Who is filling the gap in teacher preparation if TFA and other legacy preparation programs are faltering? Often, a principal’s alternative to hiring from TFA is not a fully credentialed, traditionally trained teacher but rather one from a different (and much less selective) alternative route. Indeed, other alternative certification programs, especially for-profit programs, have been scaling to meet schools’ staffing demands, even as TFA has been shrinking (see figure 1). This is an important development, foreshadowing what may become a permanent shift in the workforce’s composition.

GS_01272023_BC_tfa-fig1

In contrast to TFA, however, many of these other programs are only minimally selective in their recruitment, and there is little evidence on how effective graduates are once they reach the classroom. For example, the rapidly expanding Teachers of Tomorrow program is the country’s largest for-profit alternative certification provider. Its growth accounts for most of the surge observed in Figure 1, and it has continued to expand in recent years (though the Title II data in Figure 1 do not extend beyond 2018 to provide exact figures). It is completely online and has received criticism for low program completion rates and academic rigor. We know of no evidence on how graduates of this program fare once they reach the classroom.

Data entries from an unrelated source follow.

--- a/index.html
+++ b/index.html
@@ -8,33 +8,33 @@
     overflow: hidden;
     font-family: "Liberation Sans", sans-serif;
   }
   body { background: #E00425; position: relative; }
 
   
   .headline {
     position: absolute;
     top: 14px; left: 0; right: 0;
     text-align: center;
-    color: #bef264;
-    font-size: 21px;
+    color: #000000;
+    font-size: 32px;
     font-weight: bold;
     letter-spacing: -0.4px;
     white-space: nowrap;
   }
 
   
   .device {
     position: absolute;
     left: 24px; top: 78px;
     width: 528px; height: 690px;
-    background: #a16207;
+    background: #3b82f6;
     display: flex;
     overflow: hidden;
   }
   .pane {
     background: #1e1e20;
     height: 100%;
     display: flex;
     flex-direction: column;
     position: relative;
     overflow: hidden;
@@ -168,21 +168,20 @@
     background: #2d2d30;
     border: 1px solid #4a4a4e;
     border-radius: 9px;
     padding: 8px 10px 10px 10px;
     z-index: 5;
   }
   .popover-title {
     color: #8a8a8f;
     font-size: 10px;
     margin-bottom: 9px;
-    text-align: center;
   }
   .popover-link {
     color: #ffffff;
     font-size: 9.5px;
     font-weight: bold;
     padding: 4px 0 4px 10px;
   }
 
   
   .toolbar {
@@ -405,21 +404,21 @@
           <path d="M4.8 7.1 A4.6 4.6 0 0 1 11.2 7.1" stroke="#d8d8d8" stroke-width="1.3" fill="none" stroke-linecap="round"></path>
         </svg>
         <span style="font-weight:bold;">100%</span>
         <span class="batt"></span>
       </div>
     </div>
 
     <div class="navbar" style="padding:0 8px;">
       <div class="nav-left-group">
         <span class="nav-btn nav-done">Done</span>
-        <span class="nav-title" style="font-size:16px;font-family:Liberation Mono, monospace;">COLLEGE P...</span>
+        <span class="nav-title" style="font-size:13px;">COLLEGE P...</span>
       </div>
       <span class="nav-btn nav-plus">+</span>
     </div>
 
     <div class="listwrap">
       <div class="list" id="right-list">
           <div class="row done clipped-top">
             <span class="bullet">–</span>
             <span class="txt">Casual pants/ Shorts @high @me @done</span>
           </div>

The experience of for-profit college students offers a cautionary, if imperfect, parallel to the rise of for-profit alternative certification. Leading up to and during the pandemic, for-profit college enrollments similarly surged even while more traditional institutions faced enrollment declines. These increases came despite the lower documented student outcomes for the sector, including lower graduation rates, lower employment outcomes, and higher student debt.

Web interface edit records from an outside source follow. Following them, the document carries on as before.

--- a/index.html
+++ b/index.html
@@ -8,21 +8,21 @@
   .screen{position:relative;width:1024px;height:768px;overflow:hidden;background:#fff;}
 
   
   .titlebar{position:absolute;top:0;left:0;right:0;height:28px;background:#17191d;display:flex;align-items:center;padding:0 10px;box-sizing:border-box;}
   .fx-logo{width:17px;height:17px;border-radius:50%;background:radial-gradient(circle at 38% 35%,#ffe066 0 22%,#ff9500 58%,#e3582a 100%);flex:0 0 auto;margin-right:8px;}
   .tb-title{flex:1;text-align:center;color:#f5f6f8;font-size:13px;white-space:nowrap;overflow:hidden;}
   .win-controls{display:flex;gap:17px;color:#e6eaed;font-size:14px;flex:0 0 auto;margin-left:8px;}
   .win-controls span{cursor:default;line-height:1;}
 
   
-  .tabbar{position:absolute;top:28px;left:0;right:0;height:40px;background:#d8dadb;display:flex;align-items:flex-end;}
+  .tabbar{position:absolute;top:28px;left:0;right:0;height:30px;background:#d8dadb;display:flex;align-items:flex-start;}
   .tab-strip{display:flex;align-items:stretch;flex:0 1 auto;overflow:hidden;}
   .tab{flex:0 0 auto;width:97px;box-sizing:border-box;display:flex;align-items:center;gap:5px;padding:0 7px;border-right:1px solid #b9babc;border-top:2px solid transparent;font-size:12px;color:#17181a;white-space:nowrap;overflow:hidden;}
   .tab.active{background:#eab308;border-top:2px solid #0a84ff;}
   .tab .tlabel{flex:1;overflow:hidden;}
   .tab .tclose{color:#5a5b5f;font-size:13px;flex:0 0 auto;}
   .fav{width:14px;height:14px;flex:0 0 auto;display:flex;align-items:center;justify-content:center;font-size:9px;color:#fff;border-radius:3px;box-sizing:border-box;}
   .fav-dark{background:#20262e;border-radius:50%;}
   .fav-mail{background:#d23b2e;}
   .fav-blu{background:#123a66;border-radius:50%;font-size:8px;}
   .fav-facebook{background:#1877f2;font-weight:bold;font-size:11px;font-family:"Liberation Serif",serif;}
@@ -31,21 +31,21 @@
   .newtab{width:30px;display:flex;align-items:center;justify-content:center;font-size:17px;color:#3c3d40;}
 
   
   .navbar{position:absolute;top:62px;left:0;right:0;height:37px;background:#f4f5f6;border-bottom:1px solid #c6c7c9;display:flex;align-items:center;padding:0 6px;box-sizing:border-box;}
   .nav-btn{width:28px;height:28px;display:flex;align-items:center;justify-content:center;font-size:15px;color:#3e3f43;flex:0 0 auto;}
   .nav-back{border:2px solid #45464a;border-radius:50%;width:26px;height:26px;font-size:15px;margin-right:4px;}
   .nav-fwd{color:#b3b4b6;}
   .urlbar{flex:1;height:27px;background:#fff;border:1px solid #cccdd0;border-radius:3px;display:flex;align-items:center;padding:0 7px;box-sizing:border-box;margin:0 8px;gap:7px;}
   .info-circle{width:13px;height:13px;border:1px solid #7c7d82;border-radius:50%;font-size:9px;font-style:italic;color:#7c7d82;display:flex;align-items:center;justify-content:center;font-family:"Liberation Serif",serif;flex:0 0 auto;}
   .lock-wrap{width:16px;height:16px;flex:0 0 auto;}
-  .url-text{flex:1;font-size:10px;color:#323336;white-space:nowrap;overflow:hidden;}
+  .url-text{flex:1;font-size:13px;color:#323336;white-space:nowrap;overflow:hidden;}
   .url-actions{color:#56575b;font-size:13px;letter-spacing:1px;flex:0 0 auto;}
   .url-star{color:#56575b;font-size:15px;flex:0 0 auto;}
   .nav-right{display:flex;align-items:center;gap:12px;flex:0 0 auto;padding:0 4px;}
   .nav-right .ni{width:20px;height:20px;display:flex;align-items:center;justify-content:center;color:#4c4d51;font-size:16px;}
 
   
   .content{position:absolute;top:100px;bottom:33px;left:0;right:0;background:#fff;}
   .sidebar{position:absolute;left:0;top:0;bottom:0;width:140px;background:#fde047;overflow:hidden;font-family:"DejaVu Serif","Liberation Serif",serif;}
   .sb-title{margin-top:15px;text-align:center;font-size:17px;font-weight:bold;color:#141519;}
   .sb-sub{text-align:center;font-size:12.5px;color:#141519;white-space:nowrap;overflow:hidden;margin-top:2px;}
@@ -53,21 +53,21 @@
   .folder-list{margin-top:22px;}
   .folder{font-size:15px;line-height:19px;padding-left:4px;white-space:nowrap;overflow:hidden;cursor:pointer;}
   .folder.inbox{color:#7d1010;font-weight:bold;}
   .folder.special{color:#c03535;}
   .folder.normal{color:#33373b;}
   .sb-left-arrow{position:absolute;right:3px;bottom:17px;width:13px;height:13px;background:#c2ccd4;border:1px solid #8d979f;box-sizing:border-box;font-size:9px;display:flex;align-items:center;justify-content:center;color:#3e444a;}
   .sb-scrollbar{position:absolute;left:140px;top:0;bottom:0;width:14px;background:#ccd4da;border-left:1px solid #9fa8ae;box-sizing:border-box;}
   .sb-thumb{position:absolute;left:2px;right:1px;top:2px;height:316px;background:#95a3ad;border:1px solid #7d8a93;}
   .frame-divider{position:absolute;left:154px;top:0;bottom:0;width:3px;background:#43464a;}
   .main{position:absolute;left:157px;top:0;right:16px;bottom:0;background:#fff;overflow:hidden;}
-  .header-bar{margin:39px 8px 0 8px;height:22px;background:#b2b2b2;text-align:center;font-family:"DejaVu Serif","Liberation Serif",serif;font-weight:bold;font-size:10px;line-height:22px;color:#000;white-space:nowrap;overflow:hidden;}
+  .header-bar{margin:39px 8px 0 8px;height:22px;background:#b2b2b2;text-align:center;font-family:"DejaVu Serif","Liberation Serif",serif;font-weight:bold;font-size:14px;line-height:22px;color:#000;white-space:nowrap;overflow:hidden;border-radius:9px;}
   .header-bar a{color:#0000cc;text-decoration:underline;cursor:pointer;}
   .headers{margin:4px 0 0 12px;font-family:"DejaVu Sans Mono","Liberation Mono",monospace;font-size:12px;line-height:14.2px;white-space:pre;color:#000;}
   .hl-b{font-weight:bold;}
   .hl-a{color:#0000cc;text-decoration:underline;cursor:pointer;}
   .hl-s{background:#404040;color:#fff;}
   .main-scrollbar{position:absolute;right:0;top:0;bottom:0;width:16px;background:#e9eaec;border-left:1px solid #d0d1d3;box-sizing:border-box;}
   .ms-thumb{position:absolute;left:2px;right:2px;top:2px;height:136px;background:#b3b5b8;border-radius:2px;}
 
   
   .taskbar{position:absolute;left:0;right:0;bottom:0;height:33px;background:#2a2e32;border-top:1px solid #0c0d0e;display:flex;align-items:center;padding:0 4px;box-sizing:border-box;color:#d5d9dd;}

A warning sign that should prompt a policy response

Is the news of TFA’s diminished stature something that should be celebrated or dreaded? Many critics have long wished for TFA’s downfall, in favor of increasing professionalism among the teacher workforce. Though we, too, wish for a different teacher policy environment that would increase professional and financial rewards for those who lead our nation’s classrooms, we worry that TFA’s retreat may signal a turn for the worse as untested providers rush in.

Public perceptions of and young people’s interest in the teaching profession are near or at historic lows (spanning five decades). We suspect these new developments among alternative certification providers will only further these trends. Despite its drawbacks, TFA is an alternative certification model with an impressive record that we should be learning from, not shunning.